# [Document understanding data]
# # # #

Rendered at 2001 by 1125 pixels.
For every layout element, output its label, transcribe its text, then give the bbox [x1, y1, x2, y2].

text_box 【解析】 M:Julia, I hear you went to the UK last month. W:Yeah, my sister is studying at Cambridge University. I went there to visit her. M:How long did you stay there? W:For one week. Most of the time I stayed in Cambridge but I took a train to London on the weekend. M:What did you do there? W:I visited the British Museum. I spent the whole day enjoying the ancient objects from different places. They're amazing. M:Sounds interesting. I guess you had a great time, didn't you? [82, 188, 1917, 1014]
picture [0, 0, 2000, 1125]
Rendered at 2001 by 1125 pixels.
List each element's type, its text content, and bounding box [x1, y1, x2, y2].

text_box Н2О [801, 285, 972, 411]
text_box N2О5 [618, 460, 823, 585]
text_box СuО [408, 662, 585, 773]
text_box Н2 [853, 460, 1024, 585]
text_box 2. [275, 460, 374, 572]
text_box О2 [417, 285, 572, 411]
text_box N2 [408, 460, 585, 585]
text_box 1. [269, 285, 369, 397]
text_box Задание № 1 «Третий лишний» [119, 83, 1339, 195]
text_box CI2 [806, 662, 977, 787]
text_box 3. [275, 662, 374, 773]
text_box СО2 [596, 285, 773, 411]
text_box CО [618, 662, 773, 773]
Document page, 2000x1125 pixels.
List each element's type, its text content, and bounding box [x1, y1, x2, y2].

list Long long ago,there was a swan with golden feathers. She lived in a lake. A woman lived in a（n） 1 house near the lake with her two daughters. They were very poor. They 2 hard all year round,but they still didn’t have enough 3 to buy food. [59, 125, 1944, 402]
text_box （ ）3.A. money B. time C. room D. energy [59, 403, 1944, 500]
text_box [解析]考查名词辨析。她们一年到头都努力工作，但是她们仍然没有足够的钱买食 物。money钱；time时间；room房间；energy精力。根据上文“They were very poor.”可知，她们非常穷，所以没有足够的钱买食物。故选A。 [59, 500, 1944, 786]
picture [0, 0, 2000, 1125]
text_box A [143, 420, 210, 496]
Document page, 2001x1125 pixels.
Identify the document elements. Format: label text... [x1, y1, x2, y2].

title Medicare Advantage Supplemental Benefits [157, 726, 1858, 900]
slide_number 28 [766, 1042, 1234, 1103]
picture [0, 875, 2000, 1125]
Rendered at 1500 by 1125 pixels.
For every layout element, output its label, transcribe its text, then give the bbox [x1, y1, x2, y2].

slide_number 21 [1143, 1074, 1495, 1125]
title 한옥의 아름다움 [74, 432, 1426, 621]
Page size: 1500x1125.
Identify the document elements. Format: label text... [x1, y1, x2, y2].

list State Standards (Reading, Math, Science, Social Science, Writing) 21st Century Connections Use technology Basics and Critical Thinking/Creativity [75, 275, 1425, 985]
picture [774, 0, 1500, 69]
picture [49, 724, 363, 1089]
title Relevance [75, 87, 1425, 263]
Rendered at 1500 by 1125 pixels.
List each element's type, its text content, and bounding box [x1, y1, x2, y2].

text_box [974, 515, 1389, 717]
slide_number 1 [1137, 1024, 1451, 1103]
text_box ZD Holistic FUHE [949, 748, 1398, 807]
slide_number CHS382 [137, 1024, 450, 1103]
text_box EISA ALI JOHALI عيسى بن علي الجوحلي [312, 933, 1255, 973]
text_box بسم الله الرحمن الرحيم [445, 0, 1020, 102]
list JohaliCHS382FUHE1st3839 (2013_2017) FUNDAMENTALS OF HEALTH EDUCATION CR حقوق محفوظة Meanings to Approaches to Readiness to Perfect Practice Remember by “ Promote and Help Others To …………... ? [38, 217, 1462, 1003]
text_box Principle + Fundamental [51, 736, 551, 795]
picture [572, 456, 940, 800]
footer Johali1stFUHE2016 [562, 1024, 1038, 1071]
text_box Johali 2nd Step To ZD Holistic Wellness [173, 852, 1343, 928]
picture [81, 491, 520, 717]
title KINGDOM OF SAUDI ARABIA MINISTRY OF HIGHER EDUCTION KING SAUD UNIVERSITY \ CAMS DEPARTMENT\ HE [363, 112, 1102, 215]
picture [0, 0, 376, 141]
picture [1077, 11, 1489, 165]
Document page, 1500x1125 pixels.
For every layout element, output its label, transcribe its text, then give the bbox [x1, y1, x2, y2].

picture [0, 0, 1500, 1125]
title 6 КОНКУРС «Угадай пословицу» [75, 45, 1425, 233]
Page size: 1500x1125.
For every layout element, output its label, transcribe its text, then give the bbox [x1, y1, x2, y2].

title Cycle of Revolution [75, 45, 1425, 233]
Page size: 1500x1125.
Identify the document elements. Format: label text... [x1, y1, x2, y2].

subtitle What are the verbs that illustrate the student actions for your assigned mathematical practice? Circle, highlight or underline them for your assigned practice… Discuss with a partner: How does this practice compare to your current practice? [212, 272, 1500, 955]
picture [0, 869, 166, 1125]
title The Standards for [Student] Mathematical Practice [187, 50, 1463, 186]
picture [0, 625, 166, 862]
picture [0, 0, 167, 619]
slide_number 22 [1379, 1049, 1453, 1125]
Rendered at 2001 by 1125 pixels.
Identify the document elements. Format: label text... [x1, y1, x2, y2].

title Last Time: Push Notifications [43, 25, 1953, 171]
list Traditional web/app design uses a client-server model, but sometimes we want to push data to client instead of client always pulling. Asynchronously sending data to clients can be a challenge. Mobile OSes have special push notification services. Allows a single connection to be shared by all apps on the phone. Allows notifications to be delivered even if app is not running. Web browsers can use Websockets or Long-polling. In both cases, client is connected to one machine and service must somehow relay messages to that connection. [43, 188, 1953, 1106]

# # # #

# [Aim of the exercise]
Each line above is to be copied exactly as written.

# [Expected answer]
Rendered at 2001 by 1125 pixels.
For every layout element, output its label, transcribe its text, then give the bbox [x1, y1, x2, y2].

text_box 【解析】 M:Julia, I hear you went to the UK last month. W:Yeah, my sister is studying at Cambridge University. I went there to visit her. M:How long did you stay there? W:For one week. Most of the time I stayed in Cambridge but I took a train to London on the weekend. M:What did you do there? W:I visited the British Museum. I spent the whole day enjoying the ancient objects from different places. They're amazing. M:Sounds interesting. I guess you had a great time, didn't you? [82, 188, 1917, 1014]
picture [0, 0, 2000, 1125]
Rendered at 2001 by 1125 pixels.
List each element's type, its text content, and bounding box [x1, y1, x2, y2].

text_box Н2О [801, 285, 972, 411]
text_box N2О5 [618, 460, 823, 585]
text_box СuО [408, 662, 585, 773]
text_box Н2 [853, 460, 1024, 585]
text_box 2. [275, 460, 374, 572]
text_box О2 [417, 285, 572, 411]
text_box N2 [408, 460, 585, 585]
text_box 1. [269, 285, 369, 397]
text_box Задание № 1 «Третий лишний» [119, 83, 1339, 195]
text_box CI2 [806, 662, 977, 787]
text_box 3. [275, 662, 374, 773]
text_box СО2 [596, 285, 773, 411]
text_box CО [618, 662, 773, 773]
Document page, 2000x1125 pixels.
List each element's type, its text content, and bounding box [x1, y1, x2, y2].

list Long long ago,there was a swan with golden feathers. She lived in a lake. A woman lived in a（n） 1 house near the lake with her two daughters. They were very poor. They 2 hard all year round,but they still didn’t have enough 3 to buy food. [59, 125, 1944, 402]
text_box （ ）3.A. money B. time C. room D. energy [59, 403, 1944, 500]
text_box [解析]考查名词辨析。她们一年到头都努力工作，但是她们仍然没有足够的钱买食 物。money钱；time时间；room房间；energy精力。根据上文“They were very poor.”可知，她们非常穷，所以没有足够的钱买食物。故选A。 [59, 500, 1944, 786]
picture [0, 0, 2000, 1125]
text_box A [143, 420, 210, 496]
Document page, 2001x1125 pixels.
Identify the document elements. Format: label text... [x1, y1, x2, y2].

title Medicare Advantage Supplemental Benefits [157, 726, 1858, 900]
slide_number 28 [766, 1042, 1234, 1103]
picture [0, 875, 2000, 1125]
Rendered at 1500 by 1125 pixels.
For every layout element, output its label, transcribe its text, then give the bbox [x1, y1, x2, y2].

slide_number 21 [1143, 1074, 1495, 1125]
title 한옥의 아름다움 [74, 432, 1426, 621]
Page size: 1500x1125.
Identify the document elements. Format: label text... [x1, y1, x2, y2].

list State Standards (Reading, Math, Science, Social Science, Writing) 21st Century Connections Use technology Basics and Critical Thinking/Creativity [75, 275, 1425, 985]
picture [774, 0, 1500, 69]
picture [49, 724, 363, 1089]
title Relevance [75, 87, 1425, 263]
Rendered at 1500 by 1125 pixels.
List each element's type, its text content, and bounding box [x1, y1, x2, y2].

text_box [974, 515, 1389, 717]
slide_number 1 [1137, 1024, 1451, 1103]
text_box ZD Holistic FUHE [949, 748, 1398, 807]
slide_number CHS382 [137, 1024, 450, 1103]
text_box EISA ALI JOHALI عيسى بن علي الجوحلي [312, 933, 1255, 973]
text_box بسم الله الرحمن الرحيم [445, 0, 1020, 102]
list JohaliCHS382FUHE1st3839 (2013_2017) FUNDAMENTALS OF HEALTH EDUCATION CR حقوق محفوظة Meanings to Approaches to Readiness to Perfect Practice Remember by “ Promote and Help Others To …………... ? [38, 217, 1462, 1003]
text_box Principle + Fundamental [51, 736, 551, 795]
picture [572, 456, 940, 800]
footer Johali1stFUHE2016 [562, 1024, 1038, 1071]
text_box Johali 2nd Step To ZD Holistic Wellness [173, 852, 1343, 928]
picture [81, 491, 520, 717]
title KINGDOM OF SAUDI ARABIA MINISTRY OF HIGHER EDUCTION KING SAUD UNIVERSITY \ CAMS DEPARTMENT\ HE [363, 112, 1102, 215]
picture [0, 0, 376, 141]
picture [1077, 11, 1489, 165]
Document page, 1500x1125 pixels.
For every layout element, output its label, transcribe its text, then give the bbox [x1, y1, x2, y2].

picture [0, 0, 1500, 1125]
title 6 КОНКУРС «Угадай пословицу» [75, 45, 1425, 233]
Page size: 1500x1125.
For every layout element, output its label, transcribe its text, then give the bbox [x1, y1, x2, y2].

title Cycle of Revolution [75, 45, 1425, 233]
Page size: 1500x1125.
Identify the document elements. Format: label text... [x1, y1, x2, y2].

subtitle What are the verbs that illustrate the student actions for your assigned mathematical practice? Circle, highlight or underline them for your assigned practice… Discuss with a partner: How does this practice compare to your current practice? [212, 272, 1500, 955]
picture [0, 869, 166, 1125]
title The Standards for [Student] Mathematical Practice [187, 50, 1463, 186]
picture [0, 625, 166, 862]
picture [0, 0, 167, 619]
slide_number 22 [1379, 1049, 1453, 1125]
Rendered at 2001 by 1125 pixels.
Identify the document elements. Format: label text... [x1, y1, x2, y2].

title Last Time: Push Notifications [43, 25, 1953, 171]
list Traditional web/app design uses a client-server model, but sometimes we want to push data to client instead of client always pulling. Asynchronously sending data to clients can be a challenge. Mobile OSes have special push notification services. Allows a single connection to be shared by all apps on the phone. Allows notifications to be delivered even if app is not running. Web browsers can use Websockets or Long-polling. In both cases, client is connected to one machine and service must somehow relay messages to that connection. [43, 188, 1953, 1106]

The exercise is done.